Entrepreneurship is born and naturally thrives in uncertain market conditions and turbulence. New ventures and start-ups either emerge from discontinuities or create them, through disruptive initiatives and business models. You need an entrepreneurial mindset when sailing troubled waters.
Entrepreneurship is about turning threats into opportunities. As a common saying goes, in entrepreneurship everything starts with “pain” which is the recognition of an explicit or hidden problem, that the entrepreneurial team strives to solve in an original and effective or efficient way. This is something we clearly experienced when investigating start-up responses to the COVID-19 crisis. Not only did several start-ups perform interesting pivots of their business models to restore viability, but others were created to help overcome the crisis.
Entrepreneurship constantly looks to design and bundle new tools into compelling value propositions that can rapidly scale. This is the case with digital technologies, which display a strategic and entrepreneurial side beyond their technological dimension and should be seen as enablers for new products, services, business models and whole industries.
Embracing an entrepreneurial mindset to catalyse entrepreneurial action and make it practical within an overall entrepreneurial strategy provides the framework and tools to navigate the new pandemic and digital normal. This applies to start-ups and innovative projects inside well-established organisations, where “intrapreneurial” endeavours are needed for business renewal.
At Politecnico di Milano’s School of Management, our close ties with the Italian and international startup ecosystem allow us to design theoretically sound as well as practice-oriented research, and convey its main takeaways into an enriching and action-learning teaching experience.

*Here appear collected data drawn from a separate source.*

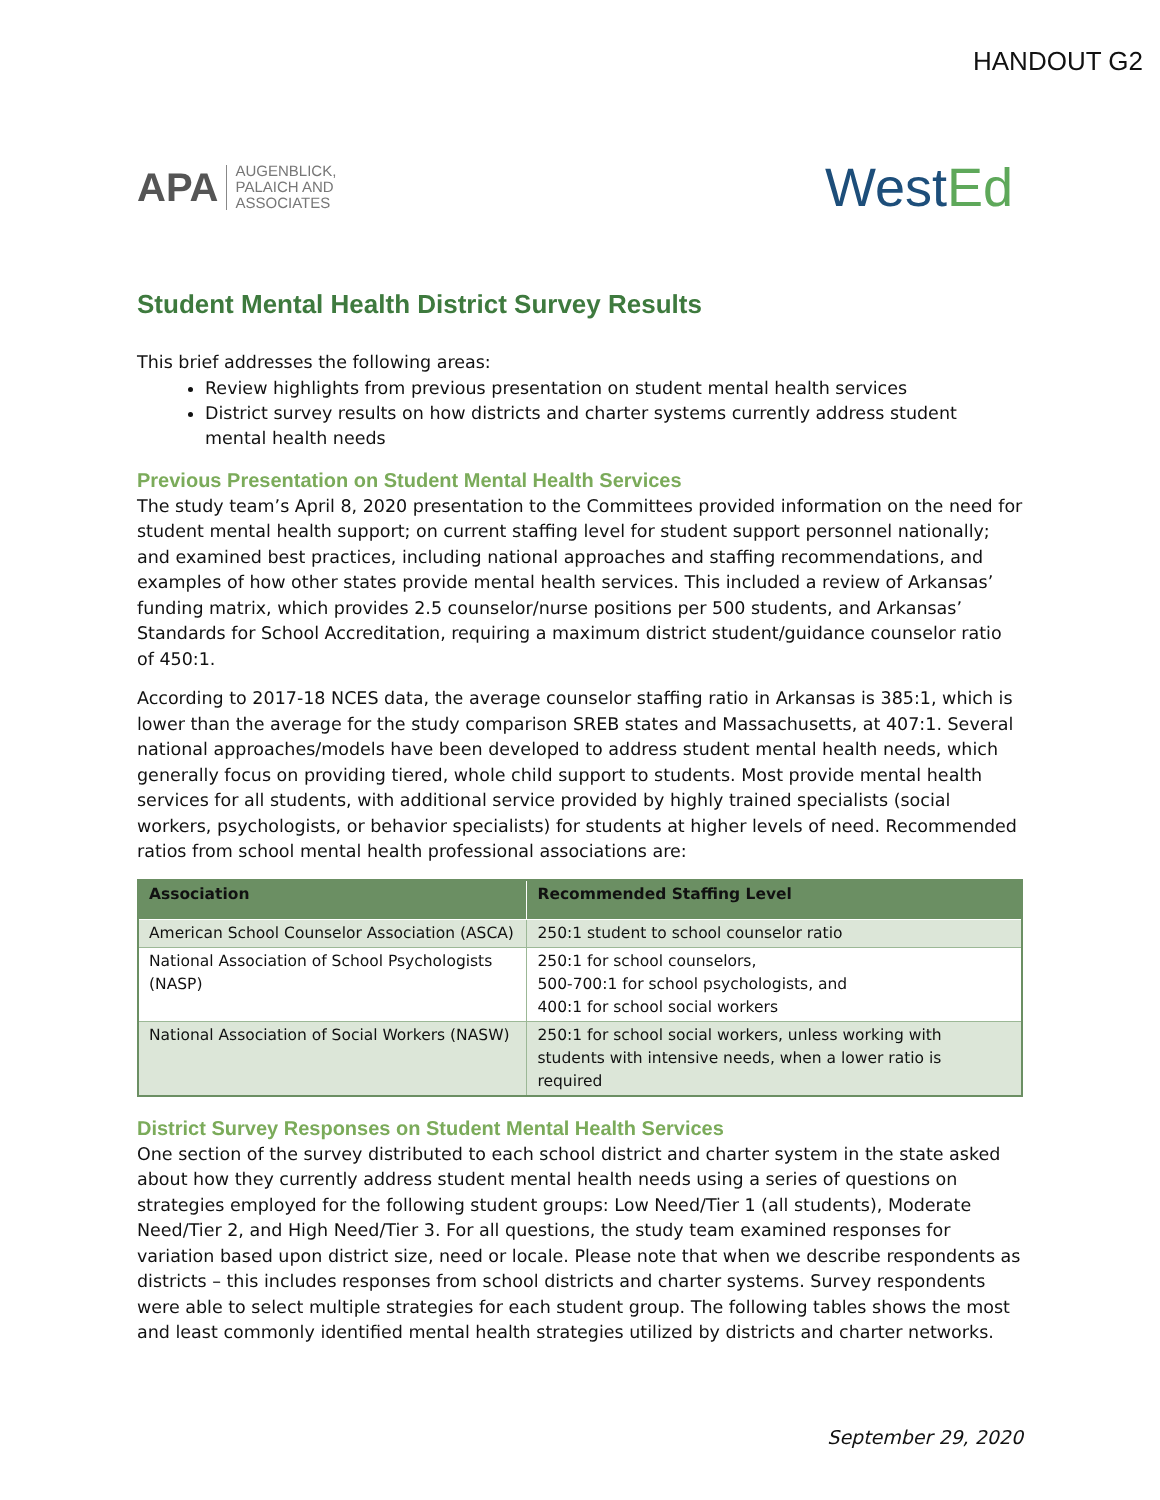HANDOUT G2
APA
AUGENBLICK,
PALAICH AND
ASSOCIATES
WestEd
Student Mental Health District Survey Results
This brief addresses the following areas:
Review highlights from previous presentation on student mental health services
District survey results on how districts and charter systems currently address student mental health needs
Previous Presentation on Student Mental Health Services
The study team’s April 8, 2020 presentation to the Committees provided information on the need for student mental health support; on current staffing level for student support personnel nationally; and examined best practices, including national approaches and staffing recommendations, and examples of how other states provide mental health services. This included a review of Arkansas’ funding matrix, which provides 2.5 counselor/nurse positions per 500 students, and Arkansas’ Standards for School Accreditation, requiring a maximum district student/guidance counselor ratio of 450:1.
According to 2017-18 NCES data, the average counselor staffing ratio in Arkansas is 385:1, which is lower than the average for the study comparison SREB states and Massachusetts, at 407:1. Several national approaches/models have been developed to address student mental health needs, which generally focus on providing tiered, whole child support to students. Most provide mental health services for all students, with additional service provided by highly trained specialists (social workers, psychologists, or behavior specialists) for students at higher levels of need. Recommended ratios from school mental health professional associations are:
| Association | Recommended Staffing Level |
| --- | --- |
| American School Counselor Association (ASCA) | 250:1 student to school counselor ratio |
| National Association of School Psychologists (NASP) | 250:1 for school counselors, 500-700:1 for school psychologists, and 400:1 for school social workers |
| National Association of Social Workers (NASW) | 250:1 for school social workers, unless working with students with intensive needs, when a lower ratio is required |
District Survey Responses on Student Mental Health Services
One section of the survey distributed to each school district and charter system in the state asked about how they currently address student mental health needs using a series of questions on strategies employed for the following student groups: Low Need/Tier 1 (all students), Moderate Need/Tier 2, and High Need/Tier 3. For all questions, the study team examined responses for variation based upon district size, need or locale. Please note that when we describe respondents as districts – this includes responses from school districts and charter systems. Survey respondents were able to select multiple strategies for each student group. The following tables shows the most and least commonly identified mental health strategies utilized by districts and charter networks.
September 29, 2020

This theory-teaching-practice virtuous loop allowed us to address a key point often puzzling would-be entrepreneurs: entrepreneurship can be taught and learnt.
Entrepreneurship is not only about individual creativity and passion: it’s a process based on and sustained by an experimental and quasi-scientific approach that can be framed and transferred.
Will learning this process result in a bulletproof recipe for undisputable success? For sure it won’t. But whenever going through the famous – or better, infamous – startup’s Valley of Death, with failure rates as high as 90%, be knowledgeable of the right models and approaches will definitely come in handy.